Good ol' Dan Bryk. I've been trying to tell the world about this guy forever, here and here and here and elsewhere, but there've been tough breaks for Bryk. When his excellent album Lovers Leap came out in 2000, it got props from Christgau, among other valid entities. I got a promo copy of it and took it to Europe with me, where I listened to it in a rapturous daze for months. It was supposed to be released by Scratchie/Mercury, but Mercury dropped out, leaving the small indie label to do a small release on it's own. The album kind of disappeared. Bryk moved from Toronto to Chapel Hill shortly afterwards, and immigration troubles have kept him from releasing much music since then.
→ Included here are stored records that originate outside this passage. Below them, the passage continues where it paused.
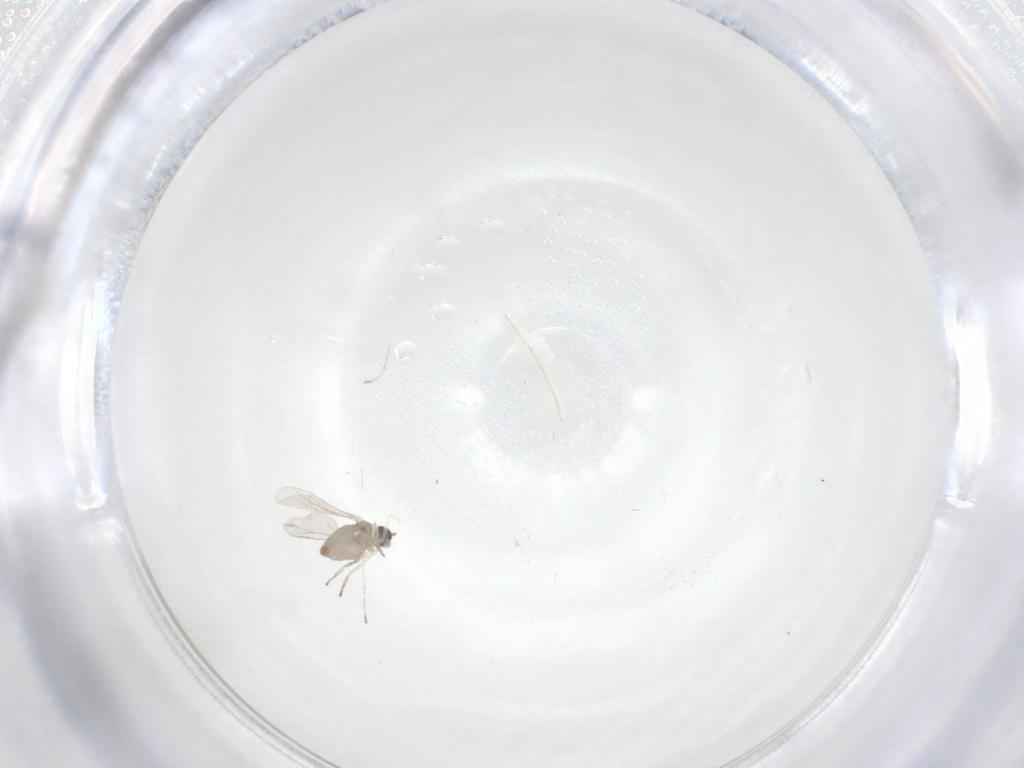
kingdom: Animalia
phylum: Arthropoda
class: Insecta
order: Diptera
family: Cecidomyiidae
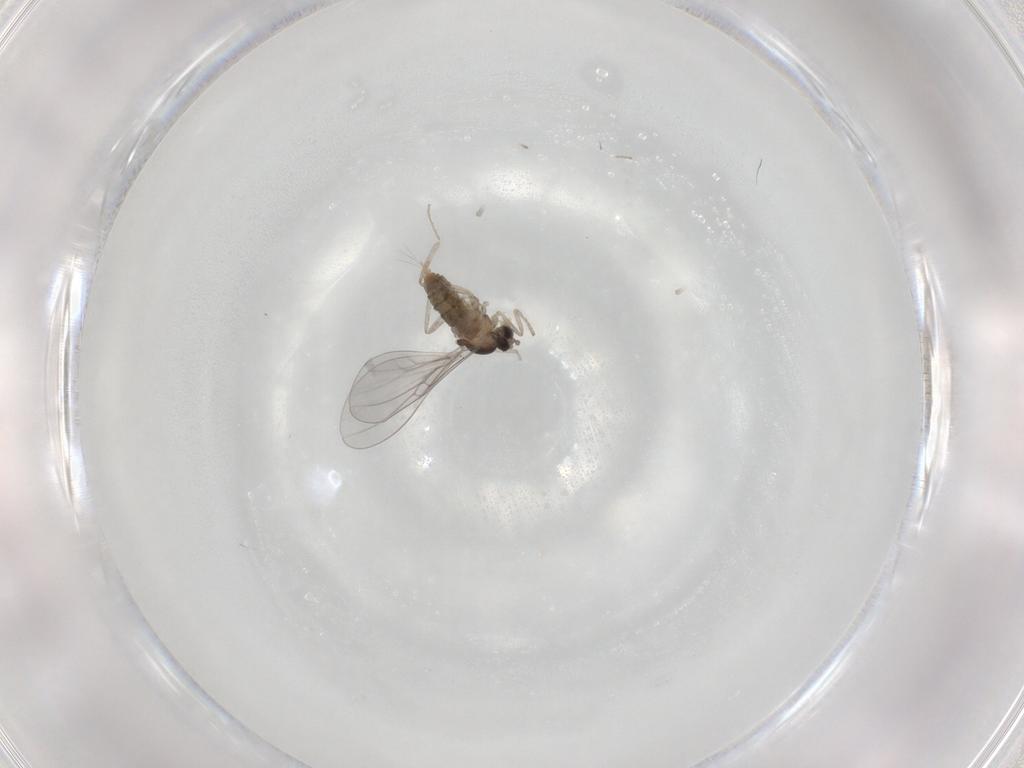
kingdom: Animalia
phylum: Arthropoda
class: Insecta
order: Diptera
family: Cecidomyiidae
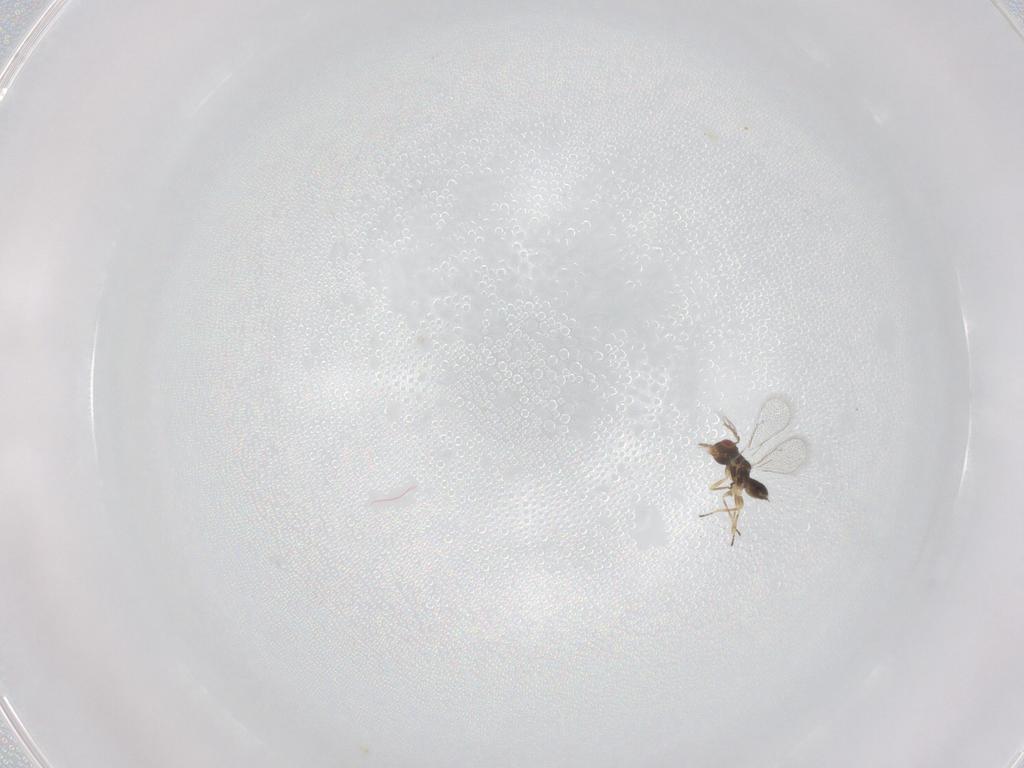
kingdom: Animalia
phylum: Arthropoda
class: Insecta
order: Hymenoptera
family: Eulophidae
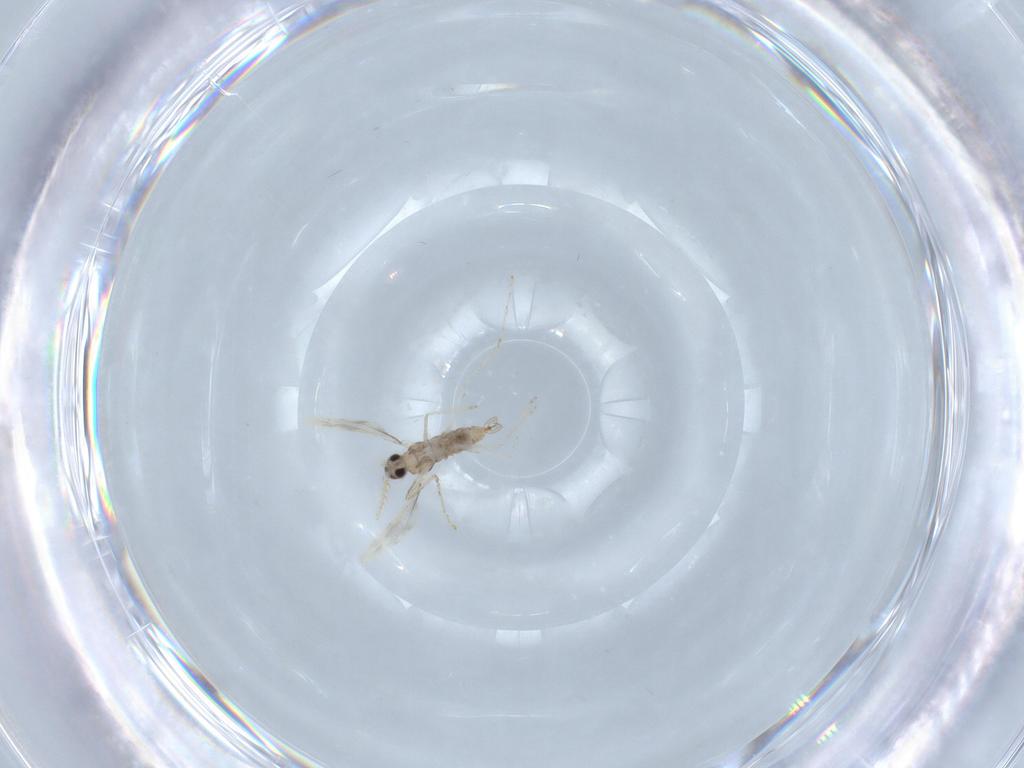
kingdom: Animalia
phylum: Arthropoda
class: Insecta
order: Diptera
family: Cecidomyiidae
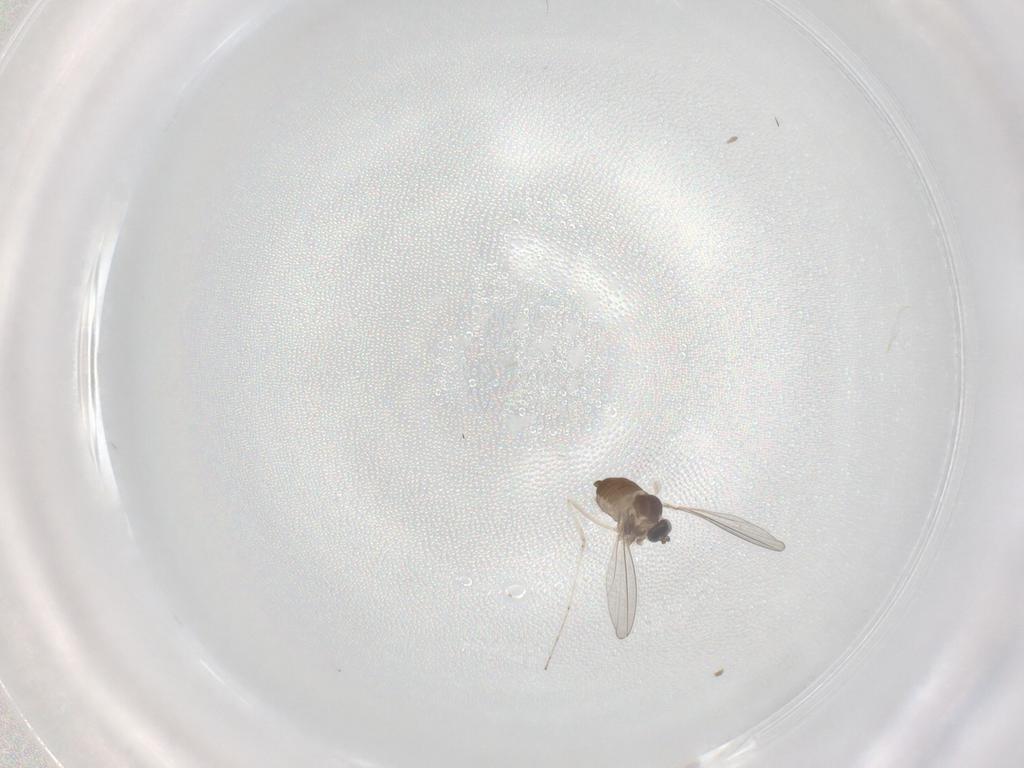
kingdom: Animalia
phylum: Arthropoda
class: Insecta
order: Diptera
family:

These issues are starting to resolve, and hopefully, the long-delayed Lover's Leap reissue and the new album, Pop Psychology, with finally emerge and put an end to the absurdity of this guy still being a relative secret. He's a singer/songwriter in the classic Randy Newman sorta tradition: idiosyncratic, charismatic, classically inclined, a bit rough in the grain. He's a chubby guy who often sings about being chubby and liking chubby girls; a happily committed romantic nihilist. He's got a killer falsetto, a knack for indelible hooks, and a one-of-a-kind sensibility - a mixture of depressive cynicism, jaded wit, and maudlin earnestness. Bryk can put a line as meanly cutting as "You probably think that we touched souls/ All I did was touch you underneath your blouse" near one as touching as "I'd love to spend some time with you/ As soon as I don't need it for myself" and make it work, because there's no sense of artifice about the worldview in his lyrics - it's too odd and inconsistent to be anything but his. I love Dan Bryk because his music reminds me of the undying power of pop songcraft, even at times when my tastes are skewing abstract and obscure.